Sharon Finnan-White OAMOAM

Personal information
- Full name: Sharon Louise Finnan-White OAM (Née: Finnan)
- Born: 7 September 1967 (age 58) Surry Hills, New South Wales
- Occupations: Founder & CEO First Nations Academy of Excellence
- Spouse: Dr. Andrew White (Paediatrician)
- Children: 2
- School: St Joseph's Girls High School, Kogarah, NSW

Netball career
- Playing position: GD/WD
- Years: Club team / Apps
- Years: National team / Caps
- 1990–2000: Australia / 20

Medal record
Representing Australia
Netball World Championships
| Gold medal – first place | 1991 Sydney | Netball |
| Gold medal – first place | 1999 Christchurch | Netball |

= Sharon Finnan =

Australia netball international

Sharon Louise Finnan-White ( Finnan, born 7 September 1967) is a former Australian netball player and a two-time winner of the Netball World Cup with the Australian national netball team.

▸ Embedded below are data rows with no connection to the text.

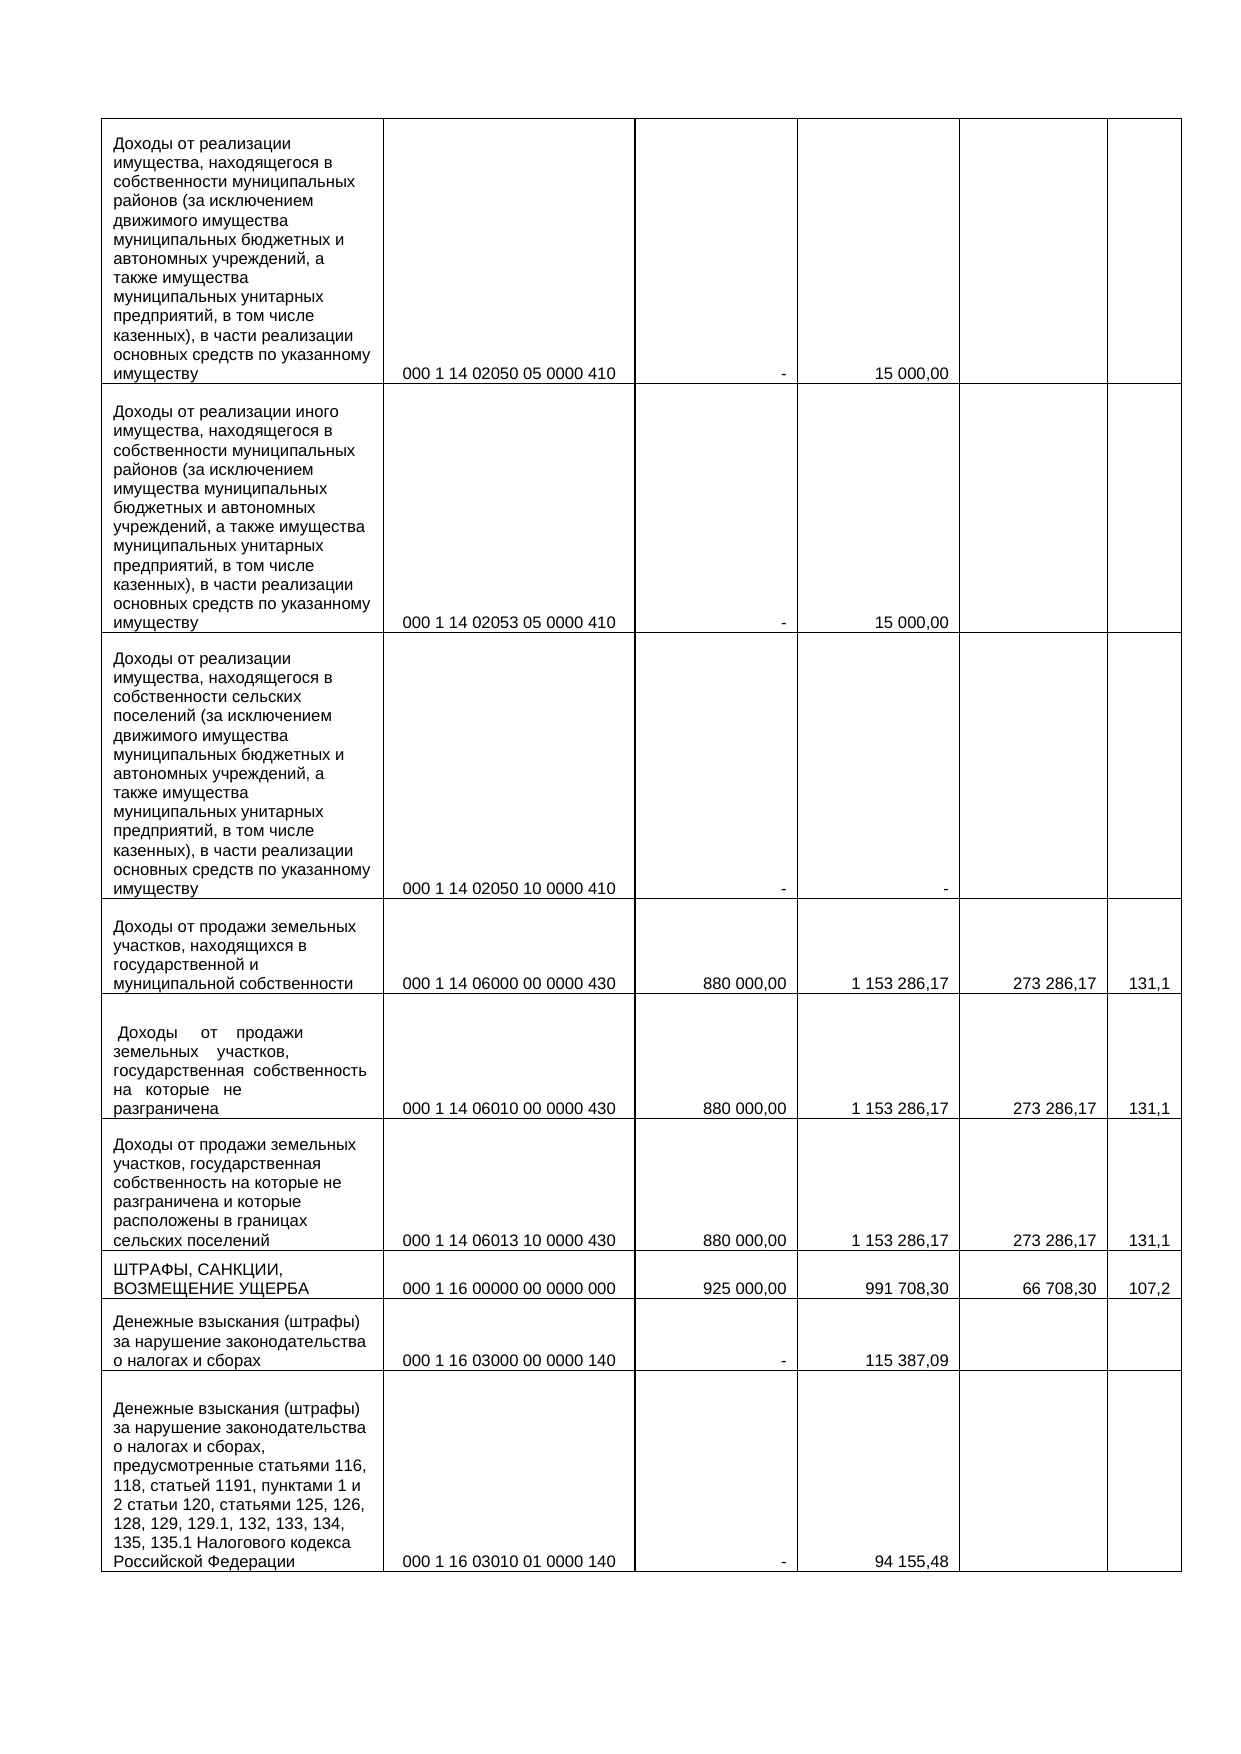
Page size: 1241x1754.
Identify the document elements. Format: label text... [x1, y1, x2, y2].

table_cell [960, 633, 1107, 898]
table_cell - [636, 1299, 797, 1370]
table_cell Доходы от реализации имущества, находящегося в собственности муниципальных районов (за исключением движимого имущества муниципальных бюджетных и автономных учреждений, а также имущества муниципальных унитарных предприятий, в том числе казенных), в части реализации основных средств по указанному имуществу [102, 119, 383, 383]
table_cell 131,1 [1108, 1119, 1181, 1249]
table_cell [960, 384, 1107, 632]
table_cell 000 1 14 06000 00 0000 430 [384, 899, 634, 993]
table_cell Доходы от реализации имущества, находящегося в собственности сельских поселений (за исключением движимого имущества муниципальных бюджетных и автономных учреждений, а также имущества муниципальных унитарных предприятий, в том числе казенных), в части реализации основных средств по указанному имуществу [102, 633, 383, 898]
table_cell [1108, 384, 1181, 632]
table_cell 000 1 14 02050 05 0000 410 [384, 119, 634, 383]
table_cell 925 000,00 [636, 1251, 797, 1298]
table_cell 273 286,17 [960, 1119, 1107, 1249]
table_cell - [636, 1371, 797, 1571]
table_cell 000 1 16 00000 00 0000 000 [384, 1251, 634, 1298]
table_cell 1 153 286,17 [798, 994, 959, 1118]
table_cell 15 000,00 [798, 384, 959, 632]
table_cell 000 1 14 06013 10 0000 430 [384, 1119, 634, 1249]
table_cell - [636, 384, 797, 632]
table_cell [1108, 1371, 1181, 1571]
table_cell 000 1 14 02053 05 0000 410 [384, 384, 634, 632]
table_cell Денежные взыскания (штрафы) за нарушение законодательства о налогах и сборах, предусмотренные статьями 116, 118, статьей 1191, пунктами 1 и 2 статьи 120, статьями 125, 126, 128, 129, 129.1, 132, 133, 134, 135, 135.1 Налогового кодекса Российской Федерации [102, 1371, 383, 1571]
table_cell 107,2 [1108, 1251, 1181, 1298]
table_cell 000 1 16 03000 00 0000 140 [384, 1299, 634, 1370]
table_cell 880 000,00 [636, 994, 797, 1118]
table_cell 000 1 14 06010 00 0000 430 [384, 994, 634, 1118]
table_cell Доходы от продажи земельных участков, государственная собственность на которые не разграничена [102, 994, 383, 1118]
table_cell 66 708,30 [960, 1251, 1107, 1298]
table_cell - [636, 633, 797, 898]
table_cell 131,1 [1108, 899, 1181, 993]
table_cell Доходы от продажи земельных участков, государственная собственность на которые не разграничена и которые расположены в границах сельских поселений [102, 1119, 383, 1249]
table_cell [960, 119, 1107, 383]
table_cell [1108, 119, 1181, 383]
table_cell [1108, 1299, 1181, 1370]
table_cell [1108, 633, 1181, 898]
table_cell 000 1 16 03010 01 0000 140 [384, 1371, 634, 1571]
table_cell 115 387,09 [798, 1299, 959, 1370]
table_cell - [798, 633, 959, 898]
table_cell 991 708,30 [798, 1251, 959, 1298]
table_cell Денежные взыскания (штрафы) за нарушение законодательства о налогах и сборах [102, 1299, 383, 1370]
table_cell [960, 1371, 1107, 1571]
table_cell ШТРАФЫ, САНКЦИИ, ВОЗМЕЩЕНИЕ УЩЕРБА [102, 1251, 383, 1298]
table_cell Доходы от реализации иного имущества, находящегося в собственности муниципальных районов (за исключением имущества муниципальных бюджетных и автономных учреждений, а также имущества муниципальных унитарных предприятий, в том числе казенных), в части реализации основных средств по указанному имуществу [102, 384, 383, 632]
table_cell 94 155,48 [798, 1371, 959, 1571]
table_cell 1 153 286,17 [798, 1119, 959, 1249]
table_cell 15 000,00 [798, 119, 959, 383]
table_cell 131,1 [1108, 994, 1181, 1118]
table_cell 273 286,17 [960, 899, 1107, 993]
table_cell 000 1 14 02050 10 0000 410 [384, 633, 634, 898]
table_cell 880 000,00 [636, 1119, 797, 1249]
table_cell - [636, 119, 797, 383]
table_cell 273 286,17 [960, 994, 1107, 1118]
table_cell 880 000,00 [636, 899, 797, 993]
table_cell [960, 1299, 1107, 1370]
table_cell Доходы от продажи земельных участков, находящихся в государственной и муниципальной собственности [102, 899, 383, 993]
table_cell 1 153 286,17 [798, 899, 959, 993]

Finnan was born in the inner-Sydney suburb of Surry Hills, New South Wales. She played for the New South Wales Under-21 and Open team from 1988–1997 and was invited to attend the Australian Institute of Sport program in 1988. She was first selected to play for the national team in the 1990 Commonwealth Games and retired from netball in 2000.

As of 2015, Finnan-White lives in Townsville.

In the 1992 Queen's Birthday Honours list, she was awarded the Medal of the Order of Australia. In 2000, she was awarded the Australian Sports Medal for services to netball development.